◆ Required work ◆
a – Answer these questions from the article on foreign investment below, one answer per line:
(i) Which U.S. body did Angela Merkel mention as a possible model?
(ii) What position does Norbert Walter hold?
(iii) In which country were there riots last year, and what prompted them?
b – Carry on the article about restricting foreign investment, picking up after its last sentence.

◆ Passage for review ◆

※ ※ ※

In Europe, there is a rising clamor to restrict foreign investment. German Chancellor Angela Merkel said last week that state-controlled investors might use stakes in European companies to pursue political, rather than only financial, goals. The European Union should think about ways to protect its firms from politically motivated buyers, she said, mentioning the U.S.'s interagency Committee on Foreign Investment in the U.S. as a possible model. CFIUS reviews the national-security aspects of overseas deals.

Others have been more outspoken. Ms. Merkel's powerful conservative colleague Roland Koch, governor of the German state of Hesse, has warned in stark terms about encroachment by industrial groups such as Russia's OAO Gazprom, as well as financial investors controlled by China and other emerging economies. "We haven't only recently gone through the trouble of privatizing companies like [Deutsche] Telekom and Deutsche Post so that the Russians can nationalize them again," he told German media.

Even the idea of such sales could inflame nationalist passions, as occurred last year when there were riots in Thailand following Temasek's attempt to buy Thai telecommunications provider Shin Corp.

Critics say backlashes could go beyond issues of foreign investment and hurt global trade. "Once you start to define what sensitive sectors are, you realize that clever lobbyists can identify nearly every sector as sensitive, because everything is connected with everything," says Norbert Walter, chief economist at Deutsche Bank in Frankfurt. "This will open a wide door for protectionism," he says.

Another risk is that the investments go bad. The financial landscape is littered with examples of foreign buyers being duped by savvy locals into overpaying for assets. The Singaporeans, for example, lost money on dot-com flameouts.

"The government's management of its hoard of cross-border assets either in the form of reserves or in some type of sovereign wealth fund is likely to be a source of political controversy and frictions as the inevitable losses are recorded," Edwin Truman, a former U.S. Treasury official and now a senior fellow at the Peterson Institute for International Economics, warned in a recent speech.

※ ※ ※

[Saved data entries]
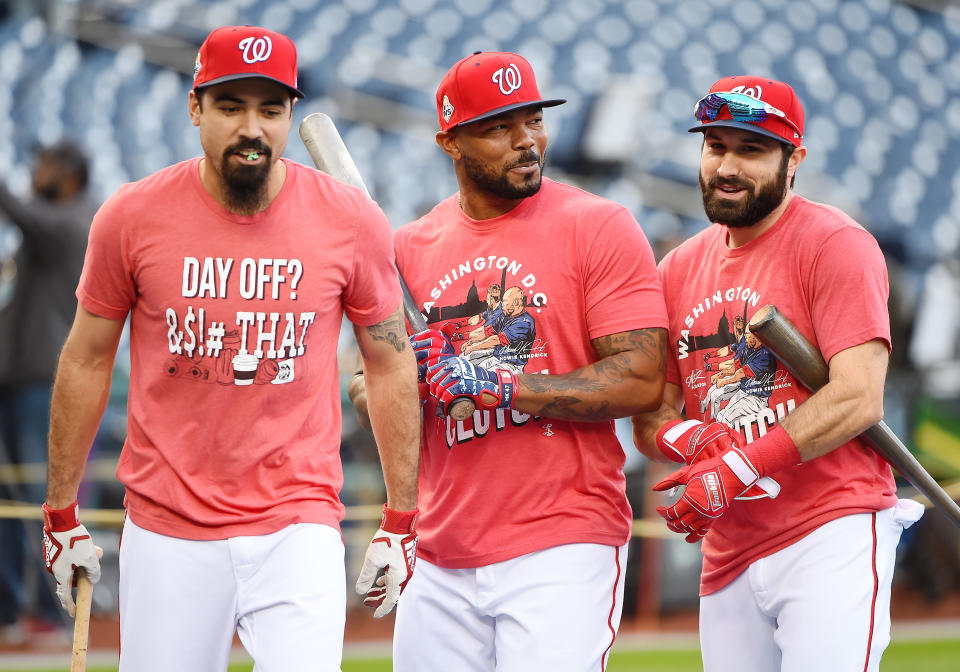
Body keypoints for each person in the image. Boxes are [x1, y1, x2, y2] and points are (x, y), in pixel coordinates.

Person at [39, 26, 420, 671]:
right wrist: (60, 514)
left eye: (271, 110)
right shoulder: (130, 217)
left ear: (290, 114)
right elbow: (85, 358)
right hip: (167, 526)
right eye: (231, 106)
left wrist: (401, 519)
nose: (253, 128)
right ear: (195, 109)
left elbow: (390, 360)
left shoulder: (349, 218)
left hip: (298, 522)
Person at [352, 51, 669, 670]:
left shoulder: (598, 225)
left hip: (562, 539)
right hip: (439, 548)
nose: (527, 141)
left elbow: (641, 381)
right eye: (500, 127)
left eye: (533, 120)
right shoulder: (406, 249)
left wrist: (497, 383)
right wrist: (405, 383)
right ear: (450, 141)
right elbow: (368, 390)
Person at [630, 76, 924, 671]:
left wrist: (737, 466)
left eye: (751, 150)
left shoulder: (837, 244)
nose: (728, 166)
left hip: (829, 530)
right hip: (729, 545)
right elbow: (650, 409)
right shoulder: (677, 268)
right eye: (716, 147)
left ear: (795, 161)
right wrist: (686, 438)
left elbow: (859, 397)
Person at [0, 139, 96, 646]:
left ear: (70, 173)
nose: (36, 171)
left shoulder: (72, 222)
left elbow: (22, 214)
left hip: (45, 381)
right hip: (19, 377)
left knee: (45, 495)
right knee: (13, 497)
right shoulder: (55, 221)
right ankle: (16, 609)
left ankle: (54, 615)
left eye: (45, 164)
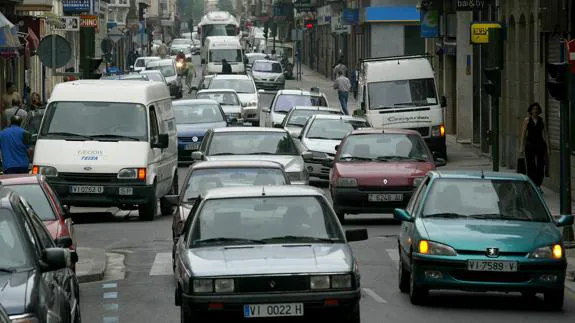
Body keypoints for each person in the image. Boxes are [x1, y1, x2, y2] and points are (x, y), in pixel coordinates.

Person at [519, 102, 550, 192]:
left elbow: (546, 134)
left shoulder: (542, 120)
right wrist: (521, 147)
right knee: (530, 165)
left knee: (540, 165)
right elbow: (523, 134)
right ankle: (531, 184)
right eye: (533, 109)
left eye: (536, 109)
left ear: (539, 110)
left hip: (540, 144)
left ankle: (538, 184)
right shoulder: (527, 120)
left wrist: (548, 148)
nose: (535, 111)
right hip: (530, 144)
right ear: (531, 110)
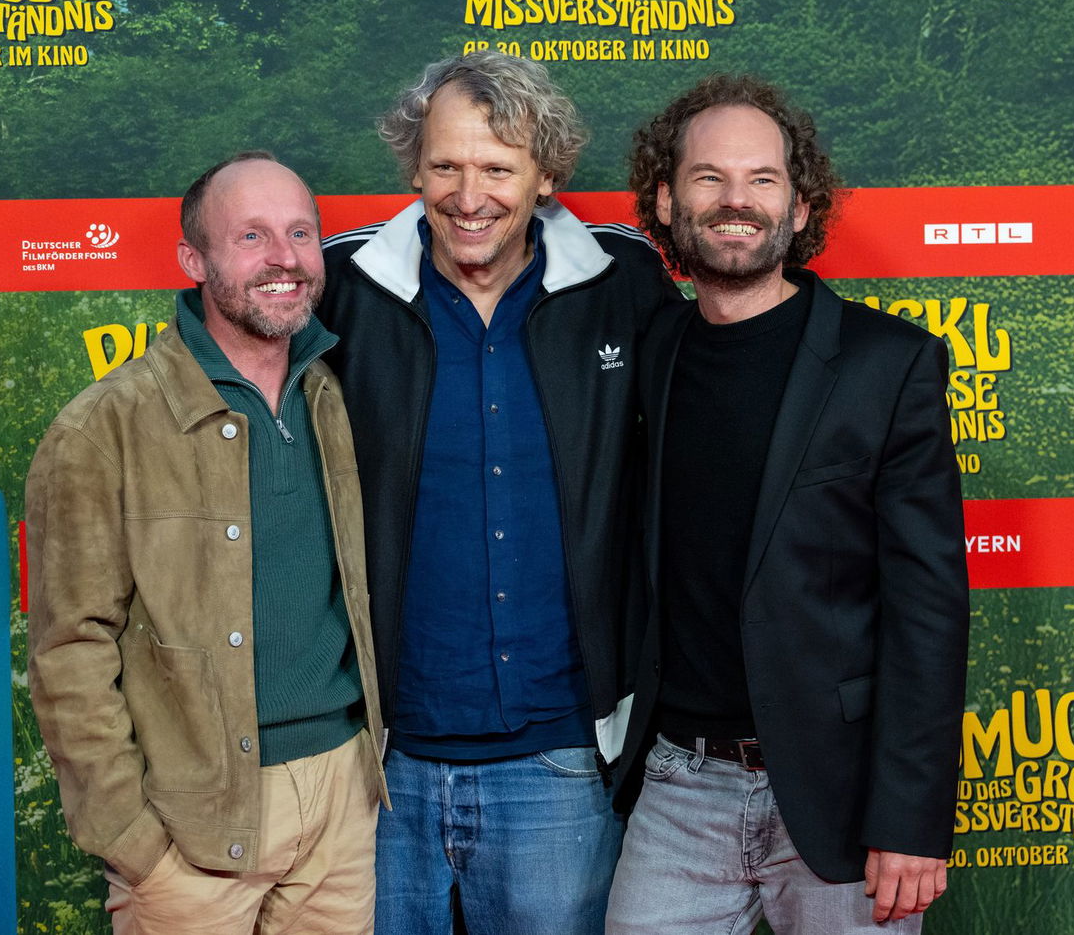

※ ※ ※

◆ Answers provided ◆
a –
(i) The interagency Committee on Foreign Investment in the U.S. (CFIUS)
(ii) Chief economist at Deutsche Bank in Frankfurt
(iii) Thailand, following Temasek's attempt to buy Thai telecommunications provider Shin Corp.

b –
The trend toward more aggressive government investments also has the potential to reorder global financial markets. "We have entered a whole new world," says Jim O'Neill, head of Global Economic Research for Goldman Sachs International in London. "We are at the early stage of a secular process where the relations between the prices of stocks and bonds will change. The whole world is discovering the equity culture."

While Singapore's Temasek, which manages about $85 billion in assets, has long invested in private companies mostly in Asia, the Barclays deal launches onto the international stage a large but so-far little noticed Chinese institution. In contrast to Temasek, whose main role is to invest government money, China Development's main business is lending to companies and local governments for government-backed infrastructure projects in China.

Under 62-year-old chief Chen Yuan, China Development Bank has been run increasingly like a commercial entity, and one with a growing international agenda. China Development boasts an international advisory council including major figures in global finance like Maurice "Hank" Greenberg, the former head of insurer American International Group, and Sir Edward George, former Bank of England governor.

Mr. Chen is the son of one of the Chinese Communist Party's most senior early leaders, the late Chen Yun, who along with Mao Zedong and Zhou Enlai isenshrined in modern Chinese political lore as one of the party's "Eight Immortals." The younger Mr. Chen graduated from Beijing's prestigious Tsinghua University, and served for many years as a Chinese central bank official before taking the helm at China Development in 1998.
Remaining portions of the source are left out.